Arriving at the Old Port in the heart of Old Montréal, visitors are welcomed by a city of Gallic charm and sensibility (it’s the only French-speaking metropolis in North America) and a vision of contrasts between the architectural beauty of the old city and the modern soaring skyscrapers downtown. It’s possible to spend a very pleasant day near the port in the old city, strolling the cobblestone streets, lunching at one of the charming cafés along Place Jacques-Cartier, browsing the boutiques or the Marche Bonsecours.
It’s also possible to easily explore the attractions of Old Montréal (which runs along the St. Lawrence River) on foot, with free maps at the tourist information bureau at 174 Notre-Dame Street East (corner of Place Jacques-Cartier). Guided tours are also available as well as culinary walking tours, ghost tours, and bicycle tours. For first-timers who want to see a lot, there are half-day bus tours that meander through streets housing 17th, 18th and 19th century buildings, with such landmarks as St. Joseph’s Oratory and Chinatown. A highlight is the lookout at Parc du Mont-Royal, which overlooks the city. During fall foliage season, Mount Royal offers an abundance of color, along with such activities as bicycling (rentals), hiking trails and pedal boats.
At this very popular port, the Old Town is a living museum, a United Nations World Heritage site offering many choices for walking tours and city tours. On their own, after a funicular ride to Upper Town, passengers can take a horse and carriage at the Governor’s Garden for a scenic meander along the Grande-Allé, the city’s Champs-Élysées, passing quaint shops, cafés, the Parliament Building, through the St. Louis Gate. The iconic and much-photographed castle-like Château Frontenac invites an exploration of the expensive boutiques in the lobby, followed by a stroll along Petit-Champlain Street.
A top tour is to the awe-inspiring Montmorency Falls (higher than Niagara Falls); this includes a drive through the scenic villages of the Beaupré Coast and a visit to the basilica of Saint Anne de Beaupré.
When cruise ships approach this port in the pre-dawn hours, balcony passengers are treated to stunningly beautiful views, with sunrise painting the fjords and water in shades of gold and orange. The modern cruise terminal houses a friendly tourism office, free Internet access, car rental and exceptional crafts and souvenirs. Hop-On/Hop-Off buses make a circuit of the town and some tourist attractions. Excursion options include a bus tour of the national park (outdoor activities are centered here), a kayaking excursion and helicopter tours of the fjords.
St. John New Brunswick
This charming harbor town, where cruise passengers are often greeted by local volunteers, is located where the Bay of Fundy meets the mouth of the St. John River and is known as “the Fundy City.” Renowned for its extreme tides (seawater rising and then falling more than 50 feet twice daily), the town’s most popular tours and attractions are related to this phenomenon. A must-see is a look at the Reversing Falls, where the tide overcomes the current and the water flows “the wrong way.”

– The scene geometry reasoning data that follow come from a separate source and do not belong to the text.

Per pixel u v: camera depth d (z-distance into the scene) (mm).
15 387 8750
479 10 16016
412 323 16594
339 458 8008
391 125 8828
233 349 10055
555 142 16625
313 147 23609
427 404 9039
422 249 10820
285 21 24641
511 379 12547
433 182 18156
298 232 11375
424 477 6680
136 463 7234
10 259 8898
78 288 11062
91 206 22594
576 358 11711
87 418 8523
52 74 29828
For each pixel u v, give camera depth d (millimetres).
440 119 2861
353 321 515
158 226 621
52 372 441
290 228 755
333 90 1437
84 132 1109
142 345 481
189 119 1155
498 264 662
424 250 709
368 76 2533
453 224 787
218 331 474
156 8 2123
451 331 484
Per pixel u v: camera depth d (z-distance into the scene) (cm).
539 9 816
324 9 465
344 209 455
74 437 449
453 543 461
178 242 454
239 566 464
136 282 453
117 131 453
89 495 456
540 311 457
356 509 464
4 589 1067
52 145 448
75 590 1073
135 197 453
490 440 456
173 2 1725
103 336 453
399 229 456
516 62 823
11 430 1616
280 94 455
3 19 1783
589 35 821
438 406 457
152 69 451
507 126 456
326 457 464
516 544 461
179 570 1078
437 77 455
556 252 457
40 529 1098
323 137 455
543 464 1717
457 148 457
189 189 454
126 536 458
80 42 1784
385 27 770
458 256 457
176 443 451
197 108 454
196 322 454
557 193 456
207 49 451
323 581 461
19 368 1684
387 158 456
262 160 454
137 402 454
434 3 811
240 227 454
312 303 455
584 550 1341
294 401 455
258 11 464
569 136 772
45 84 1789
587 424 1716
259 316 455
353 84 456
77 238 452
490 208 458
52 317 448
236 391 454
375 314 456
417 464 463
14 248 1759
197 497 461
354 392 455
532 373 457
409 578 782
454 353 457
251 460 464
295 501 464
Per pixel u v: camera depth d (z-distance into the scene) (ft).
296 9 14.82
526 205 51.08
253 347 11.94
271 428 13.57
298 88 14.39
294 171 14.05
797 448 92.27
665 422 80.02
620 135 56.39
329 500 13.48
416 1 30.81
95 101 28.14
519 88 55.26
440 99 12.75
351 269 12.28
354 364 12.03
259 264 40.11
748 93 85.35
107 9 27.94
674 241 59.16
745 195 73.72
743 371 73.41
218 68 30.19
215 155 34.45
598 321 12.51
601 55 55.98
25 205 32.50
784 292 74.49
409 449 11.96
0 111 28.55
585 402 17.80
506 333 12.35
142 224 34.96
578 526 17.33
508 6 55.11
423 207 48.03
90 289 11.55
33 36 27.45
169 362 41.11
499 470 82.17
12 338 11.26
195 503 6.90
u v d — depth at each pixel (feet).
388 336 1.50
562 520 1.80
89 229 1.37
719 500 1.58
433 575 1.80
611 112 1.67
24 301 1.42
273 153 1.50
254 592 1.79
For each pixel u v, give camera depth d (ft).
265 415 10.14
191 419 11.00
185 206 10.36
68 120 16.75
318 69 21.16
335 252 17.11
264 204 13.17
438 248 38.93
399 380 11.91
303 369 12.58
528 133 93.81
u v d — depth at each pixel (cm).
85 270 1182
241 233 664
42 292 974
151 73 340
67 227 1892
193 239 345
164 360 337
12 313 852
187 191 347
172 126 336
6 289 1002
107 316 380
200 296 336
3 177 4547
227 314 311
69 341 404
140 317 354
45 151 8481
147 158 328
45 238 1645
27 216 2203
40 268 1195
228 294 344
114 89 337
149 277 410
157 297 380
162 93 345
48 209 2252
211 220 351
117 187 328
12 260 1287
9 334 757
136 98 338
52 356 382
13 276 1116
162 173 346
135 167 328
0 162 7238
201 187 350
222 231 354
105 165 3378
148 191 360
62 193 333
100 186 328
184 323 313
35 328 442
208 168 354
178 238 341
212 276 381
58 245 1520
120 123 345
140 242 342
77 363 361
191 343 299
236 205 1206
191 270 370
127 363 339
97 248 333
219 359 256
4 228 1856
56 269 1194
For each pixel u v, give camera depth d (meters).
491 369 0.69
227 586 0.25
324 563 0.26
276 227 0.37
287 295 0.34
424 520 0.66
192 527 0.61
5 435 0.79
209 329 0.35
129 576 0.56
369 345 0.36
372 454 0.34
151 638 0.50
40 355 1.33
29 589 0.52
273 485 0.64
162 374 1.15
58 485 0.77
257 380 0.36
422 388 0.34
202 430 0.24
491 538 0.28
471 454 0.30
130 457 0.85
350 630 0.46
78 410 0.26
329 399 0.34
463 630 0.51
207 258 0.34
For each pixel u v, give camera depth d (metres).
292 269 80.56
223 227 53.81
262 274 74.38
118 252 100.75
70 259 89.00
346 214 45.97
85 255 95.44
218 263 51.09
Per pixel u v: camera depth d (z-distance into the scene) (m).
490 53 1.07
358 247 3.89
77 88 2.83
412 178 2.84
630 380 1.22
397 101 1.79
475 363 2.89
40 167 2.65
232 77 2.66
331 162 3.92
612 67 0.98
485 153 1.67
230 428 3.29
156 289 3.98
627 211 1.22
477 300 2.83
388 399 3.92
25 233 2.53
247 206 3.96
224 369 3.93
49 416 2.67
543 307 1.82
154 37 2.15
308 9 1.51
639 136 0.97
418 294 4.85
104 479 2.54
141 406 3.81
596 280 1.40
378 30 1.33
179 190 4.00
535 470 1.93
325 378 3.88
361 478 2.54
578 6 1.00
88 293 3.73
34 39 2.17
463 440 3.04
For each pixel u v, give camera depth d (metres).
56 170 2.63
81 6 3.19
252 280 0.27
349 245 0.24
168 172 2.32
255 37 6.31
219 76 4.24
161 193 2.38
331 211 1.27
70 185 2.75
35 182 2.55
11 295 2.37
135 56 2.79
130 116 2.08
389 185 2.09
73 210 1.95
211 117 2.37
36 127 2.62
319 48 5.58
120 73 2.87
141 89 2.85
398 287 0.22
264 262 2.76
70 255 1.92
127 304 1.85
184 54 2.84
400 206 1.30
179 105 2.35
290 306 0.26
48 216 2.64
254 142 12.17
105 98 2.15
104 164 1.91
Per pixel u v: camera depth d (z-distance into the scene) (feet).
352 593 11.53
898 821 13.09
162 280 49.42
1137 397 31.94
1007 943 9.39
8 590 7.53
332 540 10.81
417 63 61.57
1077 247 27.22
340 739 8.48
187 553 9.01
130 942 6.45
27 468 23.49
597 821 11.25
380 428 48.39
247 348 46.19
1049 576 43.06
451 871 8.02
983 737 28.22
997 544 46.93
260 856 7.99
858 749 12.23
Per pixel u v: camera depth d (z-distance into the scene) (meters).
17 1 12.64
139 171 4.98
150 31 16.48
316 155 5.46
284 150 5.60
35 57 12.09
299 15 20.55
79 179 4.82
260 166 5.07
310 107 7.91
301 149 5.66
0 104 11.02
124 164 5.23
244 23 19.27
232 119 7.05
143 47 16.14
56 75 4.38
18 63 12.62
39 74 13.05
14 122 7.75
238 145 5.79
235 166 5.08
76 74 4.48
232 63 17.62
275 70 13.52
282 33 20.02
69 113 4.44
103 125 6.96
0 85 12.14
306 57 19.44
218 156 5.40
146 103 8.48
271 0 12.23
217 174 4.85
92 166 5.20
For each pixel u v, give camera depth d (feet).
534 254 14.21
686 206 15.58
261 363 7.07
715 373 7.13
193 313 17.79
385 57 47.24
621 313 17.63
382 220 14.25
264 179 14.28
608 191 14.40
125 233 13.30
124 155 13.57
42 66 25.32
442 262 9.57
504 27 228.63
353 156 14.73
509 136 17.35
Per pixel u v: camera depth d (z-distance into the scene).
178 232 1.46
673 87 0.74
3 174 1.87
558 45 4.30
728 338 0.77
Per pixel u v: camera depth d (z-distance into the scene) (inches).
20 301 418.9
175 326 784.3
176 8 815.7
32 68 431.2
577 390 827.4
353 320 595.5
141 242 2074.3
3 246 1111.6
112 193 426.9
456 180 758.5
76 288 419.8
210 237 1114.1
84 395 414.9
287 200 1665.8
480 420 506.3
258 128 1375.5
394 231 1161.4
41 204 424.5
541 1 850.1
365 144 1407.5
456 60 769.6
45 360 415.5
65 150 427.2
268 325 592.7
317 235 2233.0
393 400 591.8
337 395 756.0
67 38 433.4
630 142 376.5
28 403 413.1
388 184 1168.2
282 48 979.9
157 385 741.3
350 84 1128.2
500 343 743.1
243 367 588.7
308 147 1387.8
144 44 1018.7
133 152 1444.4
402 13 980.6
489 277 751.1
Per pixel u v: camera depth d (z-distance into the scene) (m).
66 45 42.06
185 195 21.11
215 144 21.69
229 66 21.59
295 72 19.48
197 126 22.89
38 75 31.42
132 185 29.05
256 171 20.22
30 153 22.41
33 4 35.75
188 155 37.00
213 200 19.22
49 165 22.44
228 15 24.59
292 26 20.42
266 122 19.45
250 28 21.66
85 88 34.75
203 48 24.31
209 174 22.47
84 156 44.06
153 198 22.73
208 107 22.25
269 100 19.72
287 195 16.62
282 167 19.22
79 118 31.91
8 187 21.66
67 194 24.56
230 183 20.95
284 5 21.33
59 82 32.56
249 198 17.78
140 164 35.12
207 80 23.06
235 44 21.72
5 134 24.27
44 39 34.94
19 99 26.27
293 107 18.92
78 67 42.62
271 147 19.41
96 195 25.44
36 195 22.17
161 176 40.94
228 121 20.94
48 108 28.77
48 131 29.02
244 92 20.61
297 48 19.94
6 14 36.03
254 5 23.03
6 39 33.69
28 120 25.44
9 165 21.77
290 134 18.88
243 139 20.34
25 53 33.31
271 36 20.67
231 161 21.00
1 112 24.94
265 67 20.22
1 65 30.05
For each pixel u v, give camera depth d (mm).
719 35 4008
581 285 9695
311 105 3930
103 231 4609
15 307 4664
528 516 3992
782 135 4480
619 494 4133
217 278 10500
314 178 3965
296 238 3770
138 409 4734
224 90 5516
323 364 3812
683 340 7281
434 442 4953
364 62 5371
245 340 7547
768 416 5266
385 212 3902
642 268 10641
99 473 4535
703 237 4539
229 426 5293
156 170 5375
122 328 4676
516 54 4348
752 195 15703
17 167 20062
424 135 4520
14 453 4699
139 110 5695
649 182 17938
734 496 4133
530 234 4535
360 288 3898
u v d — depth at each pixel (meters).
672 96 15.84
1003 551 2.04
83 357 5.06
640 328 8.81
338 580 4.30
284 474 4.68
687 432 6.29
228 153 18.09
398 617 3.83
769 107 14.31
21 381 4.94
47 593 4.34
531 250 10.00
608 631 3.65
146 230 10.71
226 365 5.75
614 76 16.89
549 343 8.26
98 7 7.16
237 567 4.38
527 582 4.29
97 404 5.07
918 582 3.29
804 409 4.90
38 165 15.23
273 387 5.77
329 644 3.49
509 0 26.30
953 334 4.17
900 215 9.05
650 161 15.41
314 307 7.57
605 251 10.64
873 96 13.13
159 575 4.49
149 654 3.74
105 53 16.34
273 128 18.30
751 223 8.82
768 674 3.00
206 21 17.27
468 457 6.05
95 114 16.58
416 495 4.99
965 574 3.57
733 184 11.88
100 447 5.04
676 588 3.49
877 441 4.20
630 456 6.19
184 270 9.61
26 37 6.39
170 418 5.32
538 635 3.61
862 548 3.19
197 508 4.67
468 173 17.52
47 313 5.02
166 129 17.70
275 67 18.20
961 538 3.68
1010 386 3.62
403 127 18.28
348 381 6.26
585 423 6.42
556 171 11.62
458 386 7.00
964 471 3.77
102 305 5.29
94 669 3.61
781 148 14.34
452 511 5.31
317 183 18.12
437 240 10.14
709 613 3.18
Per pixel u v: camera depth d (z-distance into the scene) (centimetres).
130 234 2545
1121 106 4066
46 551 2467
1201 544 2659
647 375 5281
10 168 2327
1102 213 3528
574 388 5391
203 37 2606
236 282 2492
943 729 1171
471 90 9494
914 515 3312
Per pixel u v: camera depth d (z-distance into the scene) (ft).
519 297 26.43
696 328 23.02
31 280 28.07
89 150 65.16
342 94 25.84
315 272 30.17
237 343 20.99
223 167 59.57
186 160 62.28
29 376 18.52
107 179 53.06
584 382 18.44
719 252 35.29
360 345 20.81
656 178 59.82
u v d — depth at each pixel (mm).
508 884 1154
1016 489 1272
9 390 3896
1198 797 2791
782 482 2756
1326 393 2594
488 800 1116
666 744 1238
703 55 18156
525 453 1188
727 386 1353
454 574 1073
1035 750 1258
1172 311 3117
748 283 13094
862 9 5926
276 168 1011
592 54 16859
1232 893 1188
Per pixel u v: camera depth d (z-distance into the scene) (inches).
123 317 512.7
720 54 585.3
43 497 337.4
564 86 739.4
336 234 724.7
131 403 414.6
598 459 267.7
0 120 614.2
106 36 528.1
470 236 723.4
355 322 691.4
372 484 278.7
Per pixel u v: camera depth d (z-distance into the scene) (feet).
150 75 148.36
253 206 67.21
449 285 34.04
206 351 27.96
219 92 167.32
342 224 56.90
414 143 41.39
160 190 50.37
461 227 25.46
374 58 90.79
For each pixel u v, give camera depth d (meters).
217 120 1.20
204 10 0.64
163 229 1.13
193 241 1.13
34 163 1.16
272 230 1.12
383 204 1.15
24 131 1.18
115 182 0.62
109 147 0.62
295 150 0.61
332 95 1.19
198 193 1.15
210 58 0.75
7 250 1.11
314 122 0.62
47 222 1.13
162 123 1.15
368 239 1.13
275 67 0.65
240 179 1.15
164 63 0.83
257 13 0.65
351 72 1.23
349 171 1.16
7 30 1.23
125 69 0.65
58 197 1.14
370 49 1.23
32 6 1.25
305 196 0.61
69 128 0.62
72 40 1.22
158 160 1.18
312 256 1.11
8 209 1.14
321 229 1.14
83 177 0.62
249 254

Other attractions: The St. Martin sea caves, which have been carved out by centuries of waves crashing into the rocks; the Martello Tower, constructed for the war of 1812; the St. John City Market, the oldest working farmer’s market in Canada. Hop-On/ Hop-Off tours are available, as are 75-minute Trolley Tours. A good-size shopping mall is located within walking distance from the cruise terminal.
St. John’s, Newfoundland
The capital of Newfoundland and Labrador, St. John’s is the oldest city in North America, rich in history (Signal Hill is where Marconi got his first radio transmission) with an appealing bohemian air and walk-able downtown streets: George Street for clubs, restaurants and taverns and Water Street for shopping and fine dining. During fall foliage season a trail hike in Salmonier Nature Park offers not only an abundance of color, but also habitats for bald eagles, caribou, Canada lynx and geese, arctic fox, otters and moose.
Outside the city, the oldest house in St. John’s is in the picturesque harbor village of Quidi Vidi, which can be explored on foot or by bike. Various boat companies outside the city offer whale-, puffin- and iceberg-watching experiences.
Sydney, Nova Scotia
The most famous historical/cultural excursion offered here is the visit to the 18th century Fortress of Louisbourg, the largest historic reconstruction in North America, operated by Parks Canada as a living history museum. Visitors stroll the streets, watch soldiers drill and chat with (and photograph) costumed townspeople as they bake bread, care for their animals, make lace (the only activity available to high-born ladies) and prepare meals. Other options: the Alexander Graham Bell Historic Site, the Cape Breton Miner’s Museum - or the drop-dead-gorgeous scenery along the Cabot Trail, one of Canada’s most photogenic drives.